Carl Krug

*1881 †1967

EM SS 1950

Leben

Carl Krug studierte bei Carl von Bach an der Technischen Hochschule in Stuttgart Maschinenbau und war dort auch Assistent in Bachs Ingenieurlaboratorium und der Materialprüfanstalt gewesen.

Im Rahmen seiner Tätigkeit für das Frankfurter Unternehmen Naxos Union, wo er seit 1908 beschäftigt war, erkannte er die Möglichkeiten der Flachschleiftechnik und gründete daraufhin die Diskus-Werke zur Entwicklung und Herstellung von Schleifscheiben für den Flächenschliff und die dazugehörigen Schleifmaschinen.
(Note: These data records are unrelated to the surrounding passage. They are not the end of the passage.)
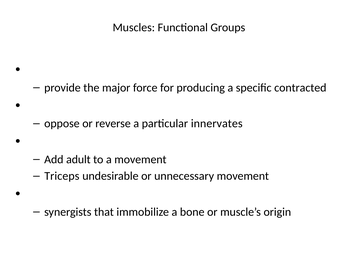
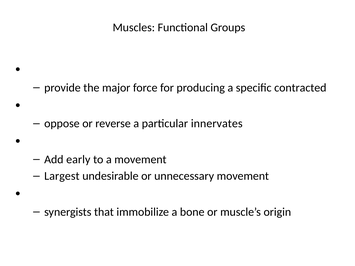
adult: adult -> early
Triceps: Triceps -> Largest
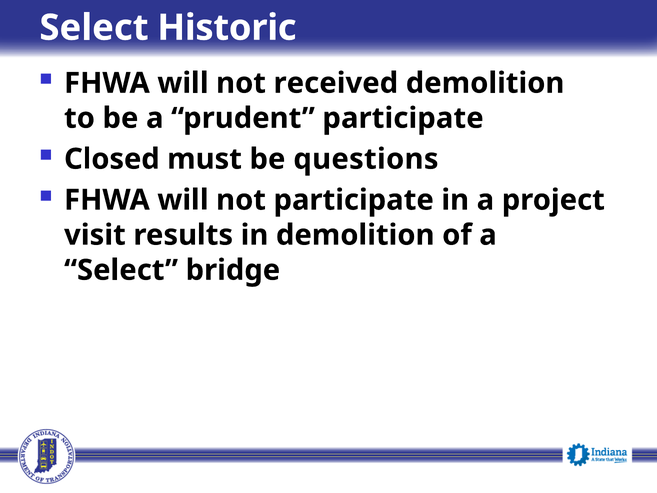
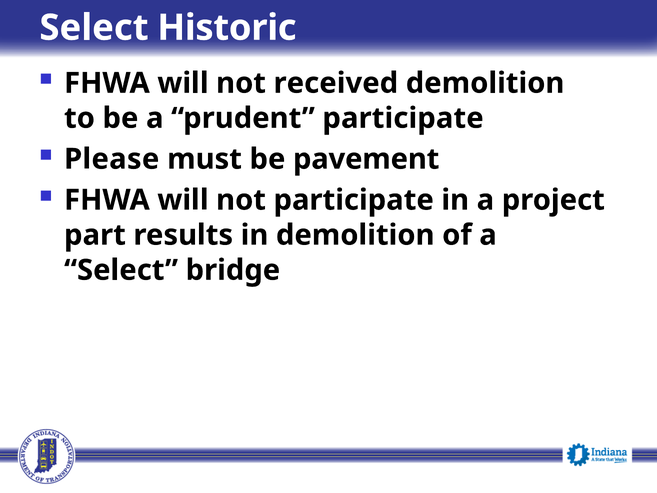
Closed: Closed -> Please
questions: questions -> pavement
visit: visit -> part
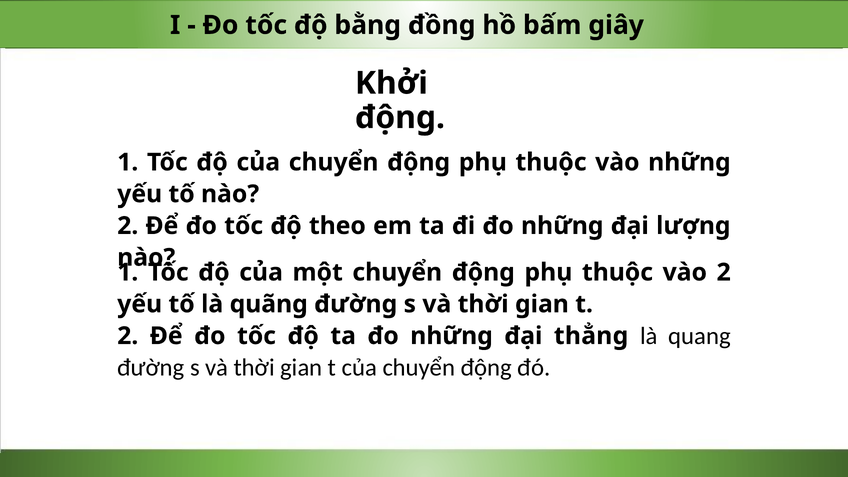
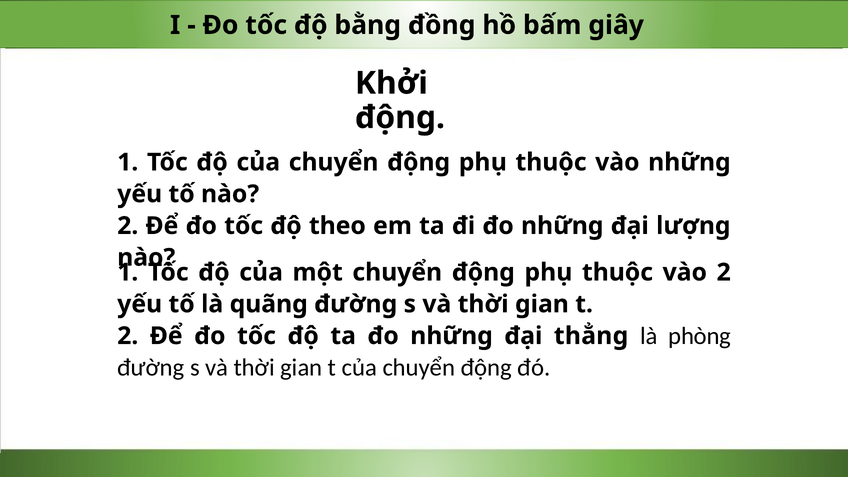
quang: quang -> phòng
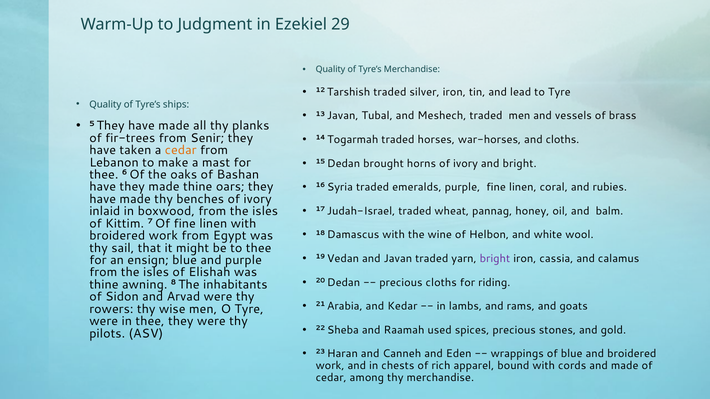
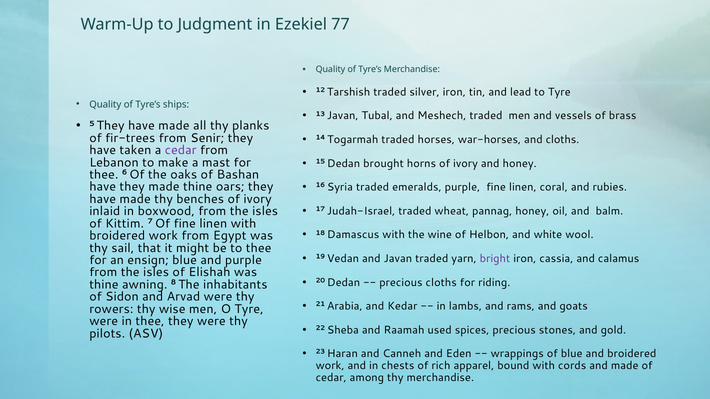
29: 29 -> 77
cedar at (181, 150) colour: orange -> purple
and bright: bright -> honey
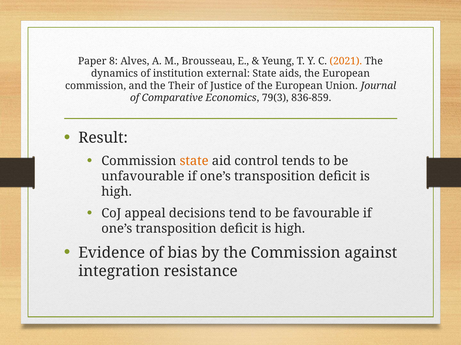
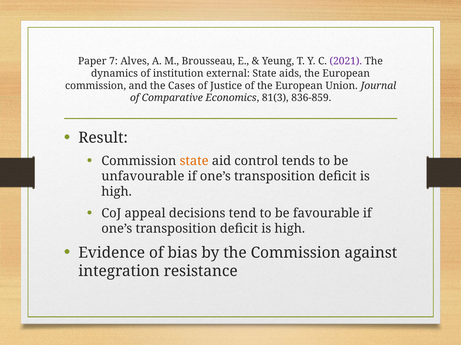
8: 8 -> 7
2021 colour: orange -> purple
Their: Their -> Cases
79(3: 79(3 -> 81(3
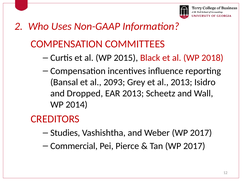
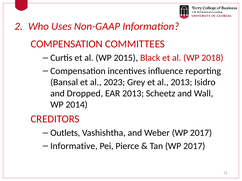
2093: 2093 -> 2023
Studies: Studies -> Outlets
Commercial: Commercial -> Informative
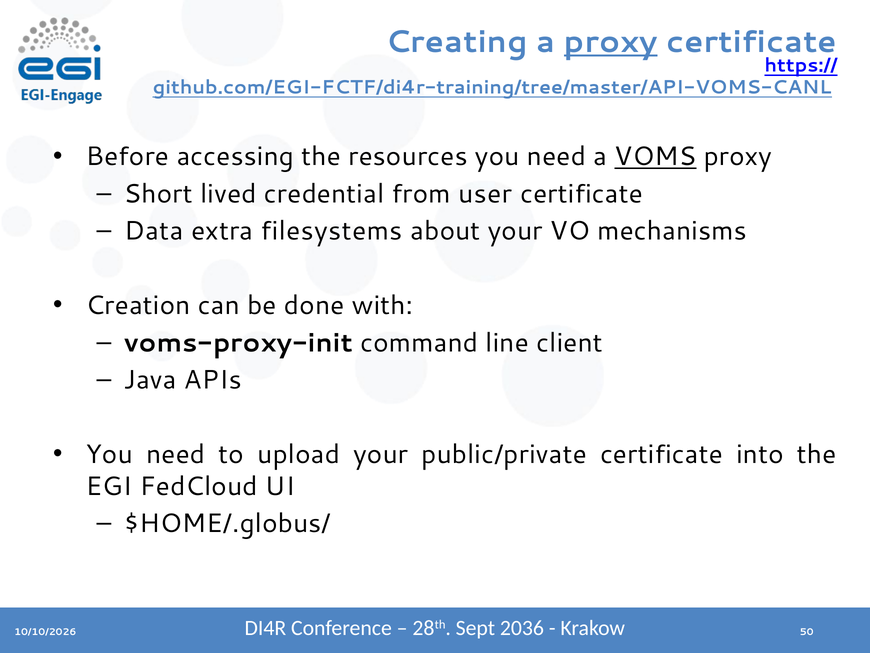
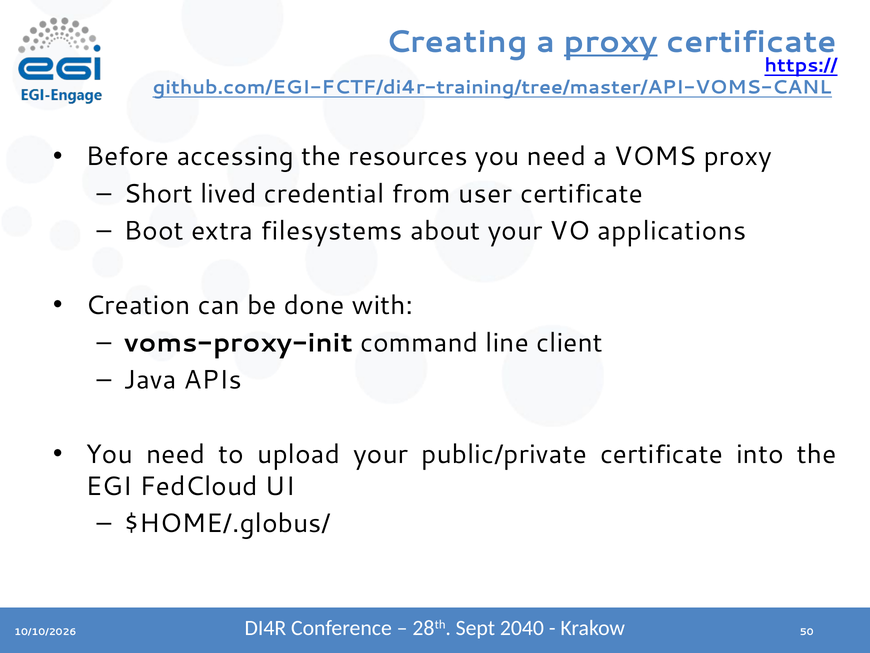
VOMS underline: present -> none
Data: Data -> Boot
mechanisms: mechanisms -> applications
2036: 2036 -> 2040
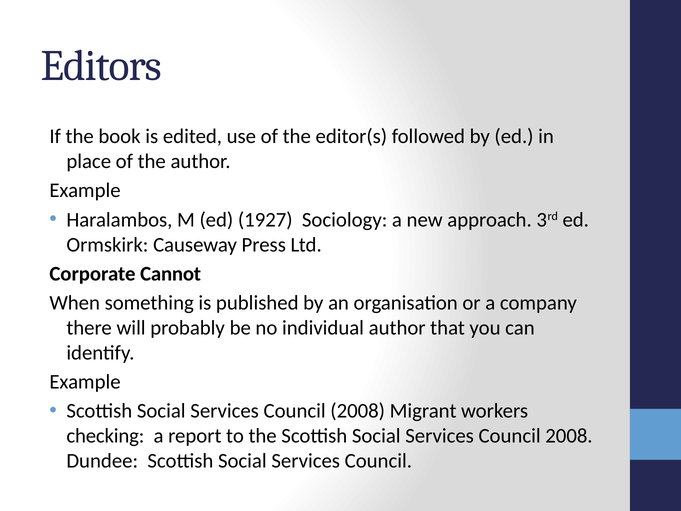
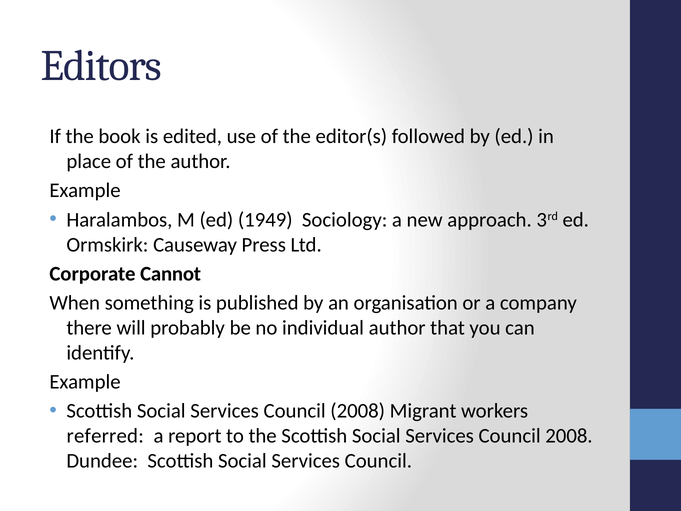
1927: 1927 -> 1949
checking: checking -> referred
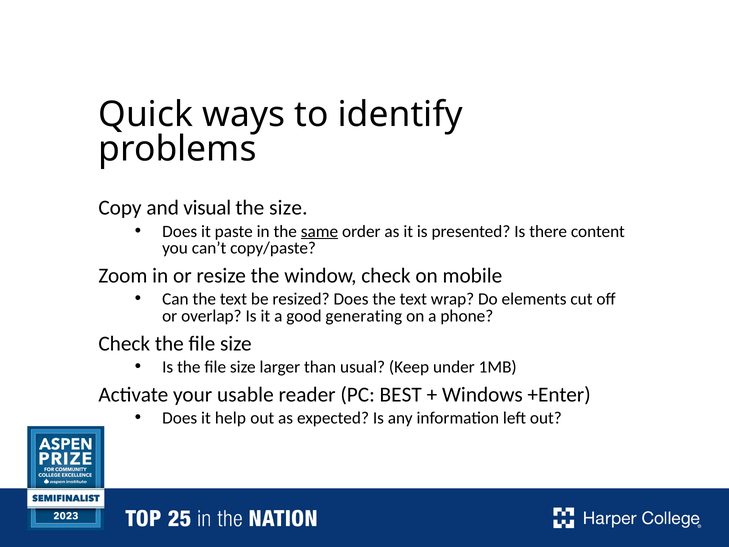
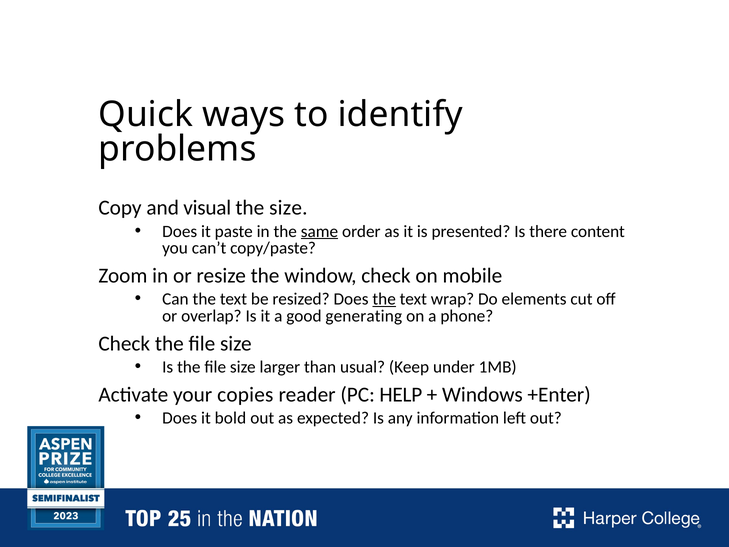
the at (384, 299) underline: none -> present
usable: usable -> copies
BEST: BEST -> HELP
help: help -> bold
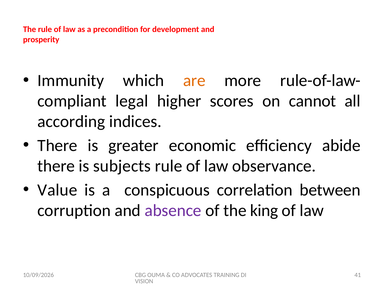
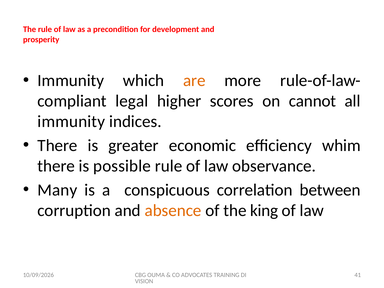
according at (71, 122): according -> immunity
abide: abide -> whim
subjects: subjects -> possible
Value: Value -> Many
absence colour: purple -> orange
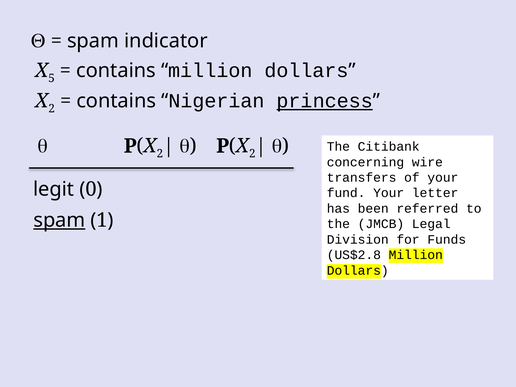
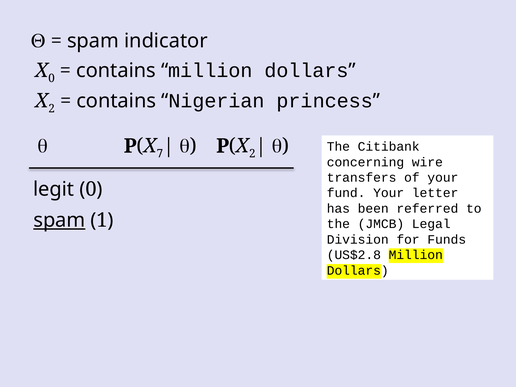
5 at (51, 78): 5 -> 0
princess underline: present -> none
2 at (160, 154): 2 -> 7
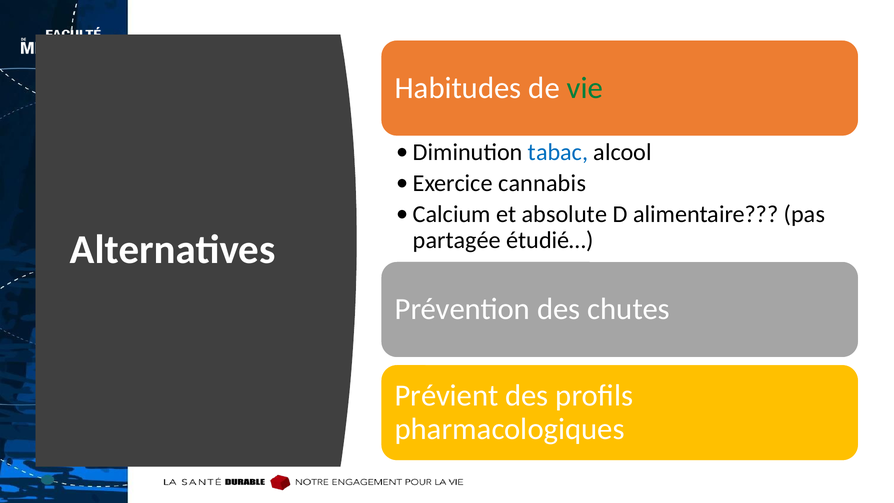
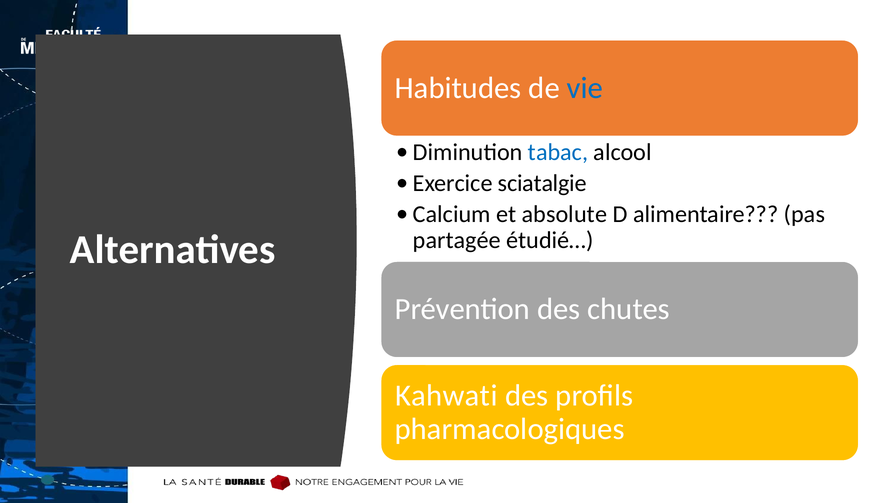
vie colour: green -> blue
cannabis: cannabis -> sciatalgie
Prévient: Prévient -> Kahwati
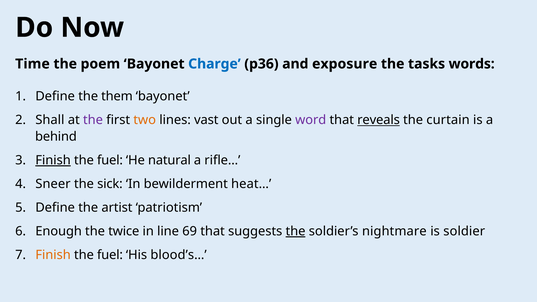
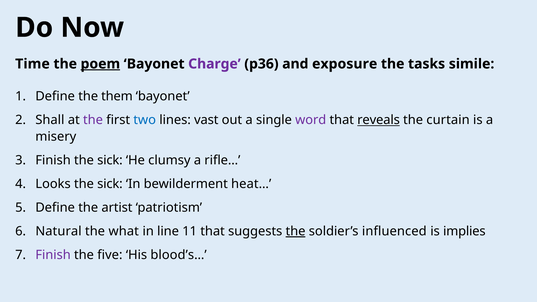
poem underline: none -> present
Charge colour: blue -> purple
words: words -> simile
two colour: orange -> blue
behind: behind -> misery
Finish at (53, 160) underline: present -> none
fuel at (110, 160): fuel -> sick
natural: natural -> clumsy
Sneer: Sneer -> Looks
Enough: Enough -> Natural
twice: twice -> what
69: 69 -> 11
nightmare: nightmare -> influenced
soldier: soldier -> implies
Finish at (53, 255) colour: orange -> purple
fuel at (110, 255): fuel -> five
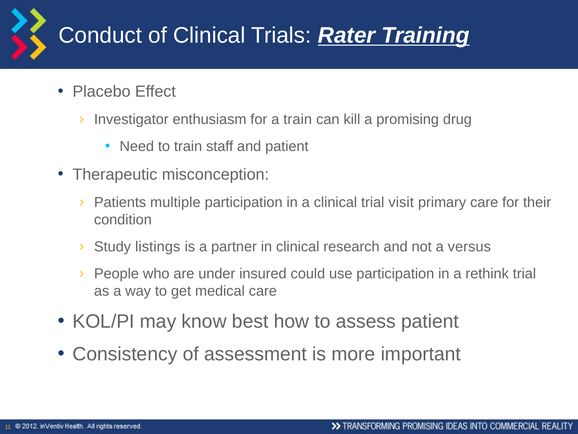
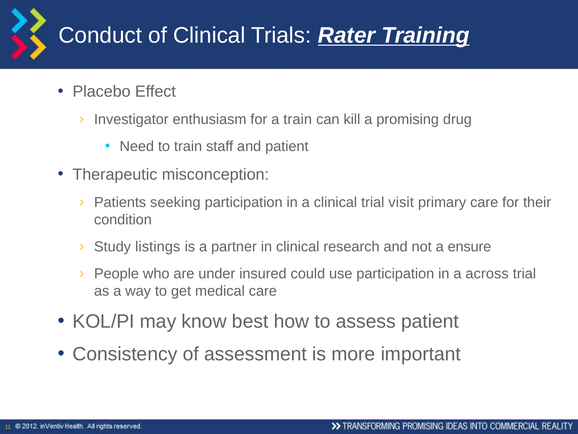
multiple: multiple -> seeking
versus: versus -> ensure
rethink: rethink -> across
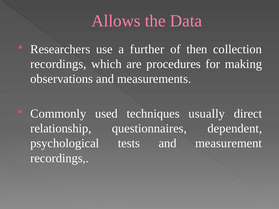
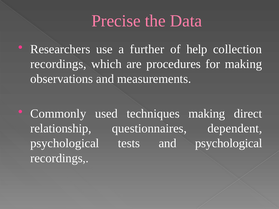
Allows: Allows -> Precise
then: then -> help
techniques usually: usually -> making
and measurement: measurement -> psychological
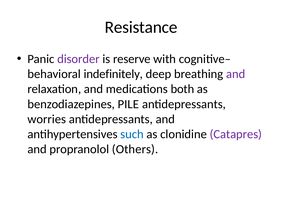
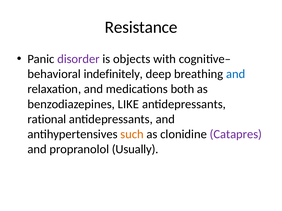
reserve: reserve -> objects
and at (236, 74) colour: purple -> blue
PILE: PILE -> LIKE
worries: worries -> rational
such colour: blue -> orange
Others: Others -> Usually
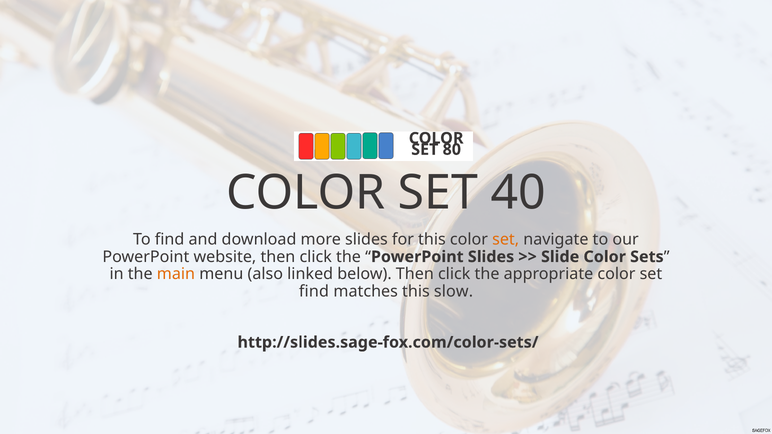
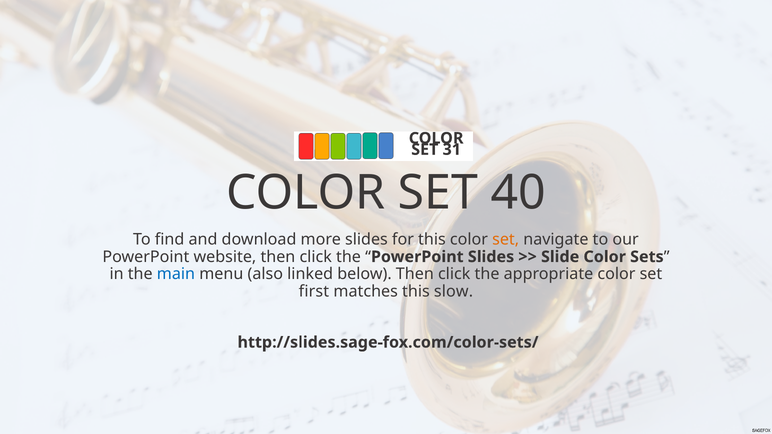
80: 80 -> 31
main colour: orange -> blue
find at (314, 292): find -> first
Kurz nach der Gründung unternahm Krug eine Studienreise in die Vereinigten Staaten, die zu dieser Zeit führend im Bau von Schleifmaschinen waren. Die dort gewonnenen Erkenntnisse verbesserte er durch eigene Versuche, so daß er bereits 1912 eine erste Schleifscheibe zum Patent anmelden konnte. Die Schleifmaschine, die eigens für diese Schleifscheibe entwickelt wurde, war so leistungsfähig, daß schon bei der Vorstellung des Prototyps 24 Bestellungen entgegengenommen werden konnten, unter anderem von den Firmen Maybach und Robert Bosch sowie der Maschinenfabrik Esslingen.

In den zwanziger Jahren entwickelte Krug hydraulische Getriebe für Flächenschleifmaschinen. In dieser Zeit expandierte das Exportgeschäft, gestützt auf ein umfangreiches Vertriebssystem, erheblich, so daß es 60 % des Gesamtumsatzes des Unternehmens ausmachte. Im Jahr 1941 firmierte das Unternehmen in Diskus Werke Frankfurt am Main Aktiengesellschaft um. An die guten Geschäftsbeziehungen der Vorkriegszeit konnten die Diskus Werke auch nach 1945 bald wieder anknüpfen, nachdem ihre Produktionsanlagen den Krieg ohne Schäden überstanden hatten. Am 6. November 1945 konnte mit einer vorläufigen Genehmigung der Amerikanischen Militärregierung die Produktion wieder aufgenommen werden.

1958 übernahm Carl Krug den Vorsitz im Aufsichtsrat des Unternehmens und überließ seinem Sohn den Vorsitz im Vorstand.